Thursday, April 11, 2013

Knuckle

There’s something admirably primal about boxing. It’s a pure and honest sport. Two men agree to step into a ring and pummel each other to their last breath. It’s that simple. What boxing does is that it seems to speak to our innermost desires. It’s the unleashed Id, running wild and delighting in the blood and ruin the sport entails.

In order to box, one must be able to withstand as much pain as he can deliver. The boxer must be ruthless, but calculating and strategic. It’s a sport that simultaneously combines our most primitive tendencies towards senseless violence and the most advanced, tactical parts of our minds. But most importantly, the boxer must be willing to self-destruct.
 
Ian Palmer’s Knuckle is a film that gets to the heart of the sport. This documentary, filmed over the course of twelve years from 1997 to 2009, chronicles the decades-long feud between three Irish traveler families – The Quinn McDonaghs, The Joyces, and The Nevins’. Despite all being cousins, the longstanding feud regularly leads to challenges for bare-knuckle boxing matches.

Unlike professional boxing these bare-knuckle fights are fought outdoors and without rounds. They merely go until one man knocks out the other or one man gives up. There are referees to enforce a clean fight but otherwise it’s purely a raw and personal brawl between two men who fiercely hate each other.

Palmer mainly follows the Quinn McDonaghs, who repeatedly claim that they don’t instigate the fights, they only accept the challenges. To them boxing seems more like a chore that must be done once every couple of years. 

In contrast, the Joyce family, lead by the aging “Big Joe” Joyce, seems to breathe boxing. Big Joe is a loud and rough figure akin to a WWE wrestler with his constant threats and tirades. When it’s his turn to fight, Big Joe unleashes a flurry of punches, protecting his title as “King of the Travelers.” 


Unlike many boxing movies, Palmer doesn’t shy away from the fights. In fact, he shows them in their entirety. Many films tend to only use the fighting as a backdrop for character studies (Raging Bull, Rocky), but Knuckle is as much about boxing as it is about the families involved. There is a gaze during the matches that makes them exciting. They could be horrifying, but they’re just the opposite. 

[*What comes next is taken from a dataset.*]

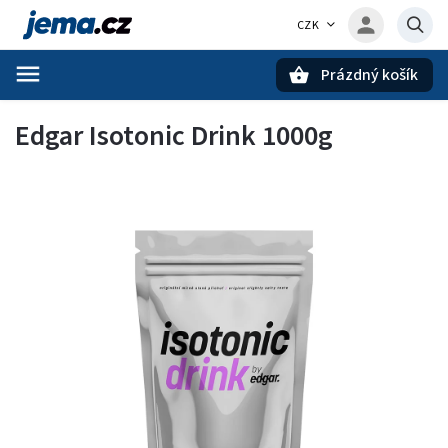
CZK
Prázdný košík
Hledat
Edgar Isotonic Drink 1000g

That’s not to say Palmer doesn’t also focus on the personal stories of the people involved. There is as much of the film about the fights as there is about how this feud has destroyed the relationships between these people. When he interviews the wives of the boxers they all express a desire for the fighting to end and for the families to finally get along again. Palmer also focuses on the children, especially the young boys who have grown up watching their fathers fight and are learning to continue the cycle of violence.

But even Palmer is not immune. Through narration he finally realizes that at some point he had stopped caring about the documentary and had let himself become a part of this bare-knuckle boxing culture. He was no longer going to the fights for the film; he was going because he enjoyed them. And I think that speaks to boxing’s primal appeal. Even those who recognize it’s horror and devastation are still drawn in. He can acknowledge that this feud has caused endless damage, but even he can’t deny the seduction.

And at its core that is what Knuckle, and really boxing itself, is about. It’s watching destruction in action. But Knuckle goes far enough to show what happens when it bleeds outside the ring and it’s no longer fun.